L’accueil des patients était assuré par une vieille moche peinturlurée qui avait comme seule fonction de les terroriser et de leur soustraire les honoraires exorbitants de son patron.
Elle faisait la comptabilité de la semaine quand la porte du cabinet s’ouvrit sur deux géantes et un vieux.
La brune lui dit qu’ils voulaient un rendez-vous urgent pour leur père malade mais elle répondit avec agressivité que le cardiologue n’était pas disponible.
La grande blonde se pencha sur elle :
- J’entends la voix de votre patron au travers de la porte. Allez lui demander un rendez-vous en insistant sur l’urgence.
Brunnehilde était si impressionnante qu’elle s’exécuta pour revenir dépitée quelques secondes plus tard :
- Il a dit qu’il est occupé et que vous pouvez toujours aller au service de cardiologie de l’hôpital de Bayonne
Le docteur Cabanas qui avait été très contrarié par cette interruption s’en était remis et regardait avec fascination le ballet des jambes de Gabriela quand la porte d’entrée de son bureau explosa dans un bruit fracassant et qu’une géante pénétra dans la pièce.
Il bondit de son siège pendant que Gabriela refermait ses jambes :
- C’est inconcevable et je me refuse à accepter un patient dans ces conditions.
Il avait une petite voix de fausset désagréable et ordonna à sa secrétaire d’appeler la police mais la jeune fille terrorisée ne bougea pas.
Une seconde géante pénétra dans la pièce en déclarant :
- On démolit tout ton cabinet et toi après si tu ne soignes pas notre père !
Et elle donna un coup de poing qui brisa son bureau.
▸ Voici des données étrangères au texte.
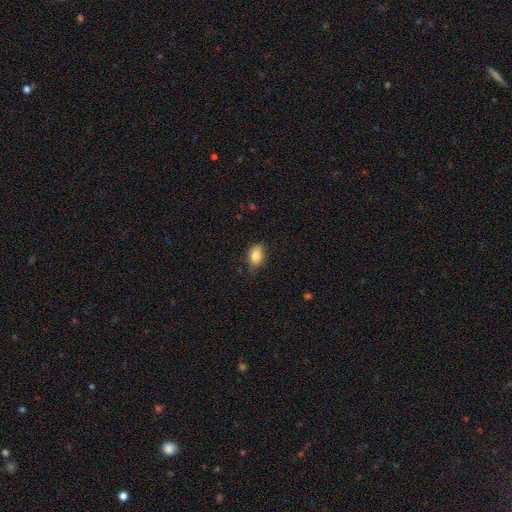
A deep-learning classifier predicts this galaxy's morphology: Smooth or featured? Predicted: smooth (p=0.83). How rounded? Predicted: in between (p=0.81). Merging? Predicted: none (p=0.73).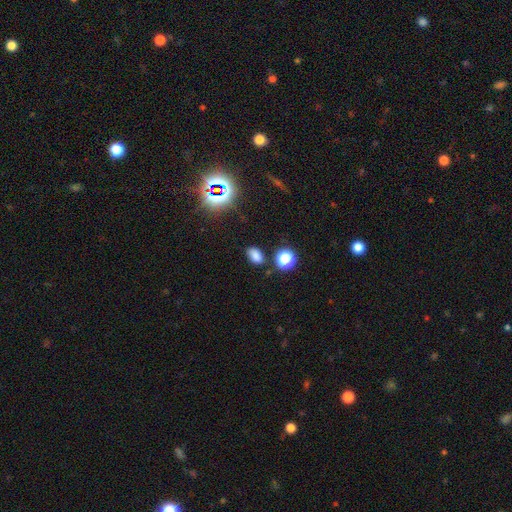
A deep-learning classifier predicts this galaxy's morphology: type=smooth (73%); roundness=in between (82%); merging=none (79%).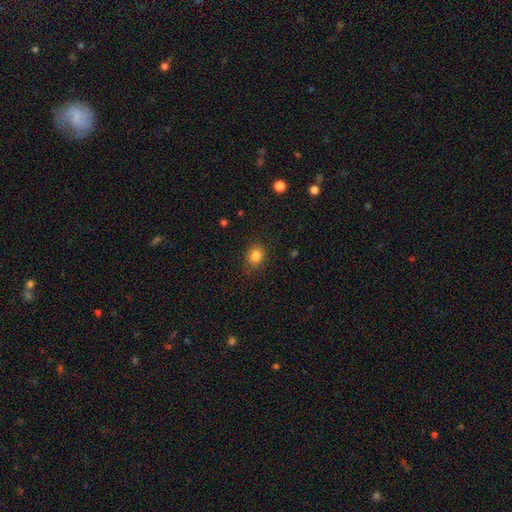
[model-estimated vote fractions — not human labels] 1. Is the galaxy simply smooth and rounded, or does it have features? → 84% smooth, 11% star or artifact, 5% featured or disk.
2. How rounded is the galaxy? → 70% round, 29% in between, 1% cigar-shaped.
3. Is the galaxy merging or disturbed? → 84% none, 12% minor disturbance, 3% major disturbance, 1% merger.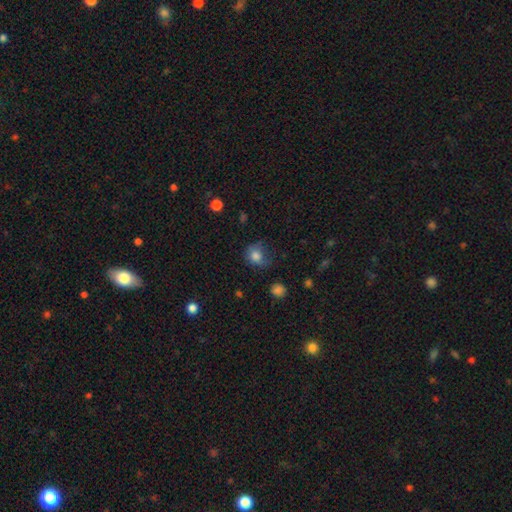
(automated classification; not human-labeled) Smooth or featured? smooth (79%)
How rounded? round (69%)
Merging? none (49%)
Gabriela s’éclipsa et le cardiologue consentit à écouter Maurice en restant debout devant son bureau explosé. Il lui demanda sa carte vitale pour examiner son dossier informatisé sur l’ordinateur du secrétariat et revint les traits tendus :
- Vous souffrez d’une pathologie cardiaque très grave pour laquelle vous avez refusé d’être opéré. Vous pouvez mourir du jour au lendemain et votre malaise de ce matin m’inquiète.
- Il ne peut pas mourir ! l’interrompit Gudrun
- Et pourquoi ? l’interrogea la cardiologue qui avait repris de sa superbe.
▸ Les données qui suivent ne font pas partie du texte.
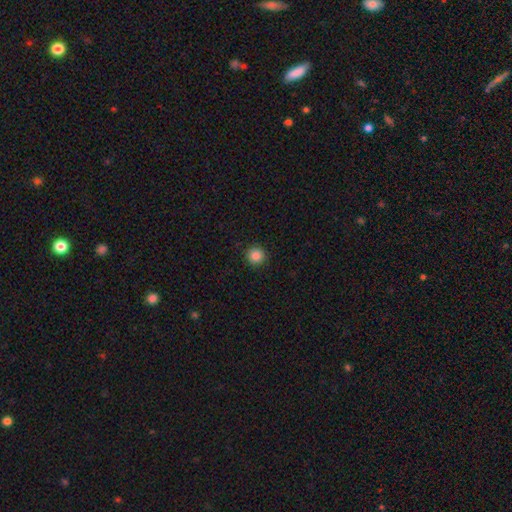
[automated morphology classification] Smooth or featured?
  - smooth: 86% *
  - star or artifact: 10%
  - featured or disk: 4%
How rounded?
  - round: 95% *
  - in between: 4%
  - cigar-shaped: 1%
Merging?
  - none: 93% *
  - minor disturbance: 5%
  - major disturbance: 2%
  - merger: 1%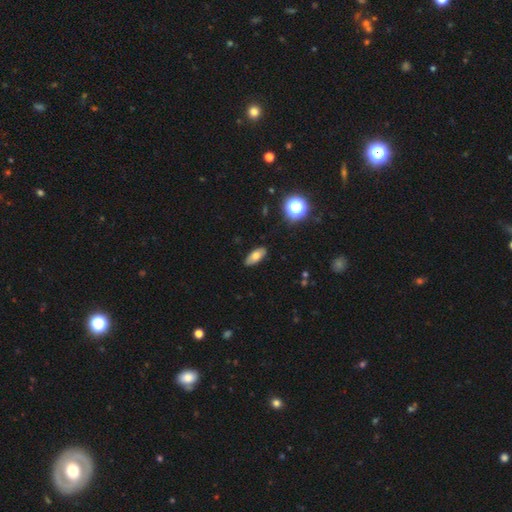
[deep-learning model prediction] Morphology: type=smooth (70%); roundness=in between (84%); merging=none (87%).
- Parce qu’il a encore un rêve à réaliser déclara la géante.
C’en était trop pour le médecin dont les neurones tournaient dans tous les sens en se télescopant. Il avait besoin d’un temps de récupération :
- Retournez dans la salle d’attente pour me permettre d’étudier le dossier calmement.
Le groupe obtempéra et le médecin se précipita sur une armoire d’où il extirpa un flacon de whisky dont il avala une goulée en espérant retrouver ses esprits. Non, il ne rêvait pas.
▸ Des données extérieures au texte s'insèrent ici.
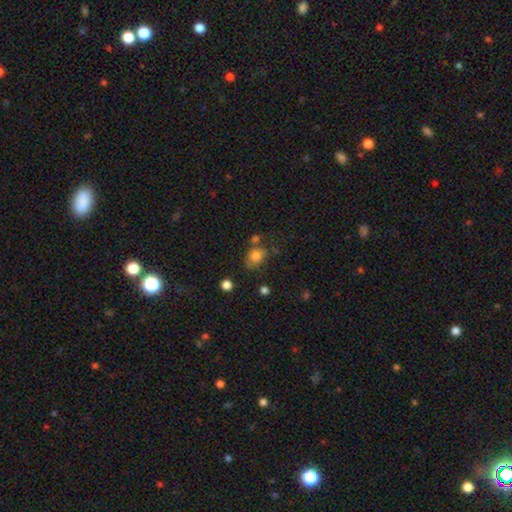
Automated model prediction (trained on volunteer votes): Smooth or featured?
  - smooth: 80% *
  - star or artifact: 11%
  - featured or disk: 9%
How rounded?
  - in between: 61% *
  - round: 38%
  - cigar-shaped: 1%
Merging?
  - none: 49% *
  - minor disturbance: 24%
  - merger: 16%
  - major disturbance: 11%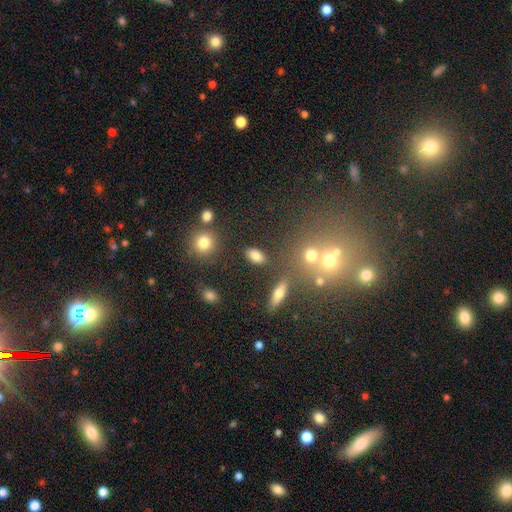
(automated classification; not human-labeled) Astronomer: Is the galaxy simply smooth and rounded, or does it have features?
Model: smooth — 78%.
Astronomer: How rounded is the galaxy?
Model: in between — 86%.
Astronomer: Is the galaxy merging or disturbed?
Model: none — 82%.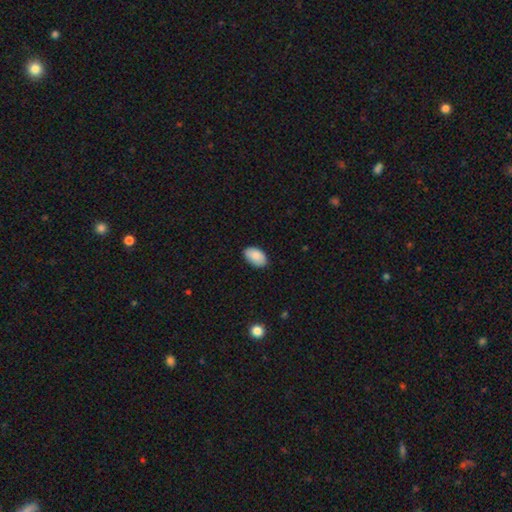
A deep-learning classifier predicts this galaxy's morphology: smooth 87%, featured or disk 7%, star or artifact 6%. Down the decision tree: how rounded — in between (94%); merging — none (85%).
Il était confronté à deux géantes psychopathes qui exigeaient qu’il retape un patient gravement malade parce qu’il avait un rêve à réaliser !
Son dossier médical ne lui laissait aucune chance, son état se dégradait et la seule solution était de forcer les doses prescrites et de lui imposer du repos.
Il les appela pour leur annoncer son diagnostic avec infiniment de précautions :
- Je ne peux malheureusement pas vous guérir mais je vais augmenter les doses qui vous avaient été prescrites, cependant vous devez surtout vous reposer.
Il termina sans conviction :
- Vous pourrez peut être gagner quelques mois !
Tous les trois se retirèrent à son grand soulagement mais il crut défaillir en voyant la géante revenir à l’accueil. Elle tenait une liasse de billets qu’elle balança sur le bureau de la secrétaire :
- C’est pour les dégâts vieille punaise.
Elles avaient exigé que Maurice récupère en dormant quelques heures dans la caravane sur une aire de repos et avaient ensuite roulé tranquillement pour arriver vers 19 h au village de Manuel qui était situé à quelques kilomètres dans la campagne au nord de Burgos.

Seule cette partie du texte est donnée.